====== TEXTO PROPORCIONADO

Alegraos y regocijaos, porque vuestra recompensa será grande en el cielo

Domingo 1 de noviembre de 2020. XXXI del Tiempo Ordinario. Solemnidad de todos los Santos

Lectura del santo evangelio según san Mateo (5,1-12).

Viendo la muchedumbre, subió al monte, se sentó, y sus discípulos se le acercaron. Y tomando la palabra, les enseñaba diciendo: «Bienaventurados los pobres de espíritu, porque de ellos es el Reino de los Cielos. Bienaventurados los mansos, porque ellos poseerán en herencia la tierra. Bienaventurados los que lloran, porque ellos serán consolados. Bienaventurados los que tienen hambre y sed de justicia, porque ellos serán saciados. Bienaventurados los misericordiosos, porque ellos alcanzarán misericordia. Bienaventurados los limpios de corazón, porque ellos verán a Dios. Bienaventurados los que trabajan por la paz, porque ellos serán llamados hijos de Dios. Bienaventurados los perseguidos por causa de la justicia, porque de ellos es el Reino de los Cielos. Bienaventurados seréis cuando os injurien, y os persigan y digan con mentira toda clase de mal contra vosotros por mi causa. Alegraos y regocijaos, porque vuestra recompensa será grande en los cielos; pues de la misma manera persiguieron a los profetas anteriores a vosotros.»

REFLEXION

LA FELICIDAD NO SE COMPRA

Nadie sabemos dar una respuesta demasiado clara cuando se nos pregunta por la felicidad. ¿Qué es de verdad la felicidad? ¿En qué consiste realmente? ¿Cómo alcanzarla? ¿Por qué caminos?

Ciertamente no es fácil acertar a ser feliz. No se logra la felicidad de cualquier manera. No basta conseguir lo que uno andaba buscando. No es suficiente satisfacer los deseos. Cuando uno ha conseguido lo que quería, descubre que está de nuevo buscando ser feliz.

También es claro que la felicidad no se puede comprar. No se la puede adquirir en ningún gran almacén, como tampoco la alegría, la amistad o la ternura. Con dinero sólo podemos comprar apariencia de felicidad.

============
====== DATOS APORTADOS

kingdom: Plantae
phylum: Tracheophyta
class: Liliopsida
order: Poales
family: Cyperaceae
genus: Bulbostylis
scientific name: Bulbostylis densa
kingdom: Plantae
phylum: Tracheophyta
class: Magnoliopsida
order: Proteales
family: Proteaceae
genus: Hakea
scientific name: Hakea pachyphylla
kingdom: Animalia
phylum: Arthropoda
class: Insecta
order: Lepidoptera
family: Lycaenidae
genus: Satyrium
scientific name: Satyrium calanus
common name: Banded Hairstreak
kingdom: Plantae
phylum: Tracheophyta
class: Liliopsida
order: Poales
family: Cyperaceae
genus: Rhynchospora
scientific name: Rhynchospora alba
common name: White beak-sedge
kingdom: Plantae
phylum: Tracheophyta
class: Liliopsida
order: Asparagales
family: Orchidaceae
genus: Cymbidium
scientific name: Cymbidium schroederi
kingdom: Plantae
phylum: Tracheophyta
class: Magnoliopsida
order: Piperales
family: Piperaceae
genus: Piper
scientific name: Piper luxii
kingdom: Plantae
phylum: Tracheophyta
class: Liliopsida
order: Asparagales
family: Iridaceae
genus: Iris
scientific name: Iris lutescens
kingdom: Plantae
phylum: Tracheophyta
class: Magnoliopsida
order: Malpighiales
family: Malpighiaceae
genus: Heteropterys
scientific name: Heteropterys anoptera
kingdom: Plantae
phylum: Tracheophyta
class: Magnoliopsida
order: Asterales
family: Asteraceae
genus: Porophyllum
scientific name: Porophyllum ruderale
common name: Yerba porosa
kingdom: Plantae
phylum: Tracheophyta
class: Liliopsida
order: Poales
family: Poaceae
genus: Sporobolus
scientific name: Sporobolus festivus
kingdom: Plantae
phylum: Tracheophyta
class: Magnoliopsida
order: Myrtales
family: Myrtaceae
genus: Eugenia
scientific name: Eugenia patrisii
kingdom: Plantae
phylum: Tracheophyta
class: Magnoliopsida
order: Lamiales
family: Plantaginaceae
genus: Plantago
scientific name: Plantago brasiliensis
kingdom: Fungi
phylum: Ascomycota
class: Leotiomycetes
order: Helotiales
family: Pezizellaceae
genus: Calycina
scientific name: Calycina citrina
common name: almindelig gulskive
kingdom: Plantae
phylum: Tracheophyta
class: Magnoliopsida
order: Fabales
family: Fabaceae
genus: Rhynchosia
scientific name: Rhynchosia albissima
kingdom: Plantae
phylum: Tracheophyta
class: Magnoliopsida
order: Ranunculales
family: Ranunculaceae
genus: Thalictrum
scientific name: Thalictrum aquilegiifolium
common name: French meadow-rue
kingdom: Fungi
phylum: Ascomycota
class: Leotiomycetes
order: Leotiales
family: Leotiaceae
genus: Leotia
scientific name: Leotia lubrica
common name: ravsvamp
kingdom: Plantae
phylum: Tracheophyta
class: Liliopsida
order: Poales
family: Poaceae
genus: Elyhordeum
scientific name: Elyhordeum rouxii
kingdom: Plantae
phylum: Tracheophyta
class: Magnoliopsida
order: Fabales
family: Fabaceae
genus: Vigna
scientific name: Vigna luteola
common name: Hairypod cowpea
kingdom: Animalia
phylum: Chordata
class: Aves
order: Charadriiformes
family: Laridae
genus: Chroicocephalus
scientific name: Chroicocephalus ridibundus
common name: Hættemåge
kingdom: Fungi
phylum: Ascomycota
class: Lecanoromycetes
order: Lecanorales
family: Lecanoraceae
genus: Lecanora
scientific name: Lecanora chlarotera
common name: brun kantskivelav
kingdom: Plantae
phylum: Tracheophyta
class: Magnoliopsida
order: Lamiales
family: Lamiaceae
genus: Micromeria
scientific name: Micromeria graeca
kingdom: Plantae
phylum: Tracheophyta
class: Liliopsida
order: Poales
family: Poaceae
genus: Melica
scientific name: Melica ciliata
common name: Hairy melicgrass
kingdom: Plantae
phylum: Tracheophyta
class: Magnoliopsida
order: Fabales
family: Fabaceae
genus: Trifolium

============

_CONSIGNA_
¿Cómo seguiría el texto sobre la felicidad? Continúa escribiéndolo a partir de su última frase. Los registros proceden de una fuente distinta.

_RESPUESTA_
Por eso, hay tantas personas tristes en nuestras calles. La felicidad ha sido sustituida por el placer, la comodidad y el bienestar. Pero nadie sabe cómo devolverle al hombre de hoy el gozo, la libertad, la experiencia de plenitud.

Nosotros tenemos nuestras «bienaventuranzas». Suenan así: Dichosos los que tienen todo asegurado, los que se pueden comprar el último modelo, los que siempre triunfan, a costa de lo que sea, los que son aplaudidos, los que disfrutan de la vida sin escrúpulos, los que se desentienden de los problemas…

Jesús ha puesto nuestra «felicidad» cabeza abajo. Ha dado un vuelco total a nuestra manera de entender la vida y nos ha descubierto que estamos corriendo «en dirección contraria».

Hay otro camino verdadero para ser feliz, que a nosotros nos parece falso e increíble. La verdadera felicidad es algo que uno se la encuentra de paso, como fruto de un seguimiento sencillo y fiel a Jesús. ¿En qué creer? ¿En las bienaventuranzas de Jesús o en los reclamos de felicidad de nuestra sociedad?

Tenemos que elegir entre estos dos caminos. O bien, tratar de asegurar nuestra pequeña felicidad y sufrir lo menos posible, sin amar, sin tener piedad de nadie, sin compartir… O bien, amar… buscar la justicia, estar cerca del que sufre y aceptar el sufrimiento que sea necesario, creyendo en una felicidad más profunda. Uno se va haciendo creyente cuando va descubriendo prácticamente que el hombre es más feliz cuando ama, incluso sufriendo, que cuando no ama y por lo tanto no sufre por ello.

Es una equivocación pensar que el cristiano está llamado a vivir fastidiándose más que los demás, de manera más infeliz que los otros. Ser cristiano, por el contrario, es buscar la verdadera felicidad por el camino señalado por Jesús. Una felicidad que comienza aquí, aunque alcanza su plenitud en el encuentro final con Dios.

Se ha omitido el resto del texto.